Whatever one’s political beliefs, using such tactics does no one a service and, in fact, does each and every one of us a disservice.

After nearly two years of intermittent lockdowns and the accompanying economic turmoil and inconvenience of temporary infringements on our rights and freedoms people are understandably angry and frightened. There are those who would use those fears, frustration and infringements as levers for personal and political gain. There is a word for that kind of sociopathic behaviour—despicable.

Criticism of a party’s platform, highlighting a party leader’s record in power, showcasing perceived shortcomings of individual candidates—all these are more than fair game in the hurly burly world of politics.

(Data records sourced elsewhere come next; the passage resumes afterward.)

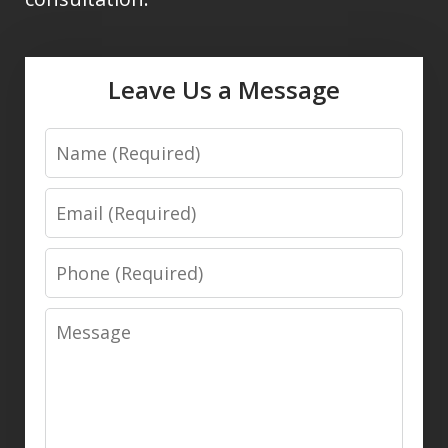
Leave Us a Message
Name
Email
Phone
Message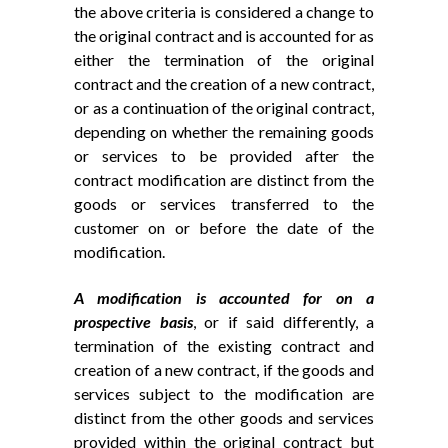
the above criteria is considered a change to
the original contract and is accounted for as
either the termination of the original
contract and the creation of a new contract,
or as a continuation of the original contract,
depending on whether the remaining goods
or services to be provided after the
contract modification are distinct from the
goods or services transferred to the
customer on or before the date of the
modification.
A modification is accounted for on a
prospective basis
, or if said differently, a
termination of the existing contract and
creation of a new contract, if the goods and
services subject to the modification are
distinct from the other goods and services
provided within the original contract but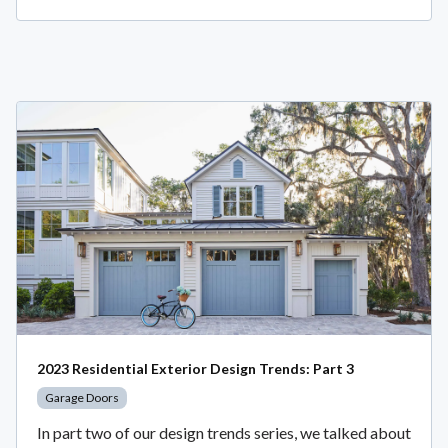
2023 Residential Exterior Design Trends: Part 3
Garage Doors
In part two of our design trends series, we talked about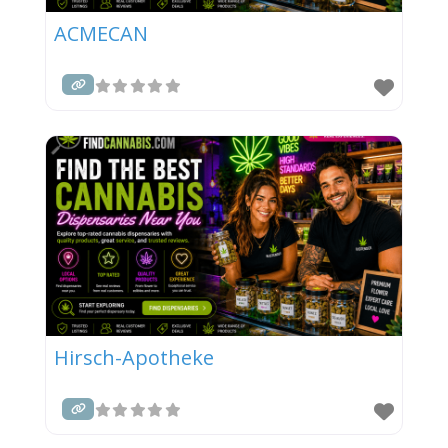
ACMECAN
Hirsch-Apotheke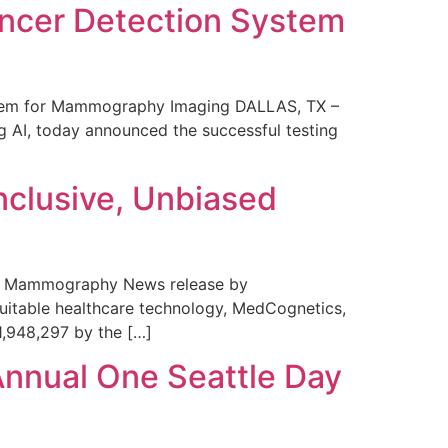
ncer Detection System
stem for Mammography Imaging DALLAS, TX –
 AI, today announced the successful testing
nclusive, Unbiased
 in Mammography News release by
uitable healthcare technology, MedCognetics,
1,948,297 by the […]
Annual One Seattle Day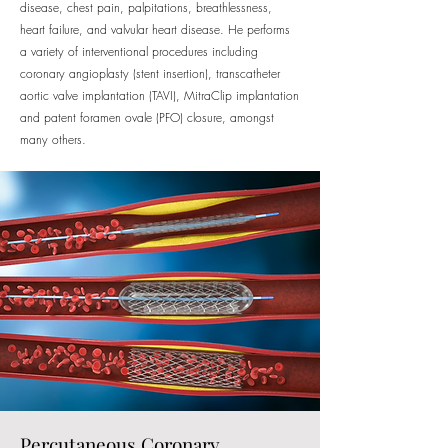
disease, chest pain, palpitations, breathlessness,
heart failure, and valvular heart disease. He performs
a variety of interventional procedures including
coronary angioplasty (stent insertion), transcatheter
aortic valve implantation (TAVI), MitraClip implantation
and patent foramen ovale (PFO) closure, amongst
many others.
Percutaneous Coronary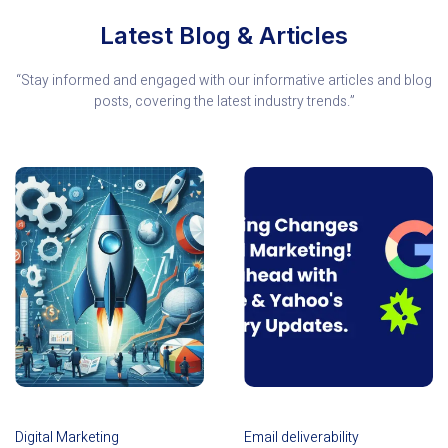
Latest Blog & Articles
“Stay informed and engaged with our informative articles and blog
posts, covering the latest industry trends.”
Digital Marketing
Email deliverability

But when the partisan goons come out to play, trashing election signs, disrupting gatherings where people have come out to hear a candidate speak, all these point to a path to a world we narrowly escaped barely a generation ago.

The blood of hundreds of thousands of Canada’s sons and daughters lie soaked into the fields of foreign lands (and even upon our own borders) in order to protect and preserve our democratic way of life; sacrifices made by those who did far more than simply mouth the words “we stand on guard for thee.” Those who seek to disrupt our political processes through violence and intimidation, be they from the left, the centre or the right, profane those sacrifices.

We have come through the recent travails of the global pandemic in relatively good shape thanks to the care and efforts of leaders of all political stripes. Politicians of all parties have made missteps on the path to ensuring a safer future for all of us. None of those politicians deserve the kind of jackboot provocation currently being practiced on the campaign trail by those seeking to manipulate public opinion for their own benefit.

On September 8 the Canadian electorate will have the opportunity to pass judgement. Between now and then, it behooves us all to pay close attention to those slithering in the shadows—for therein lie the true threat to our rights and freedoms.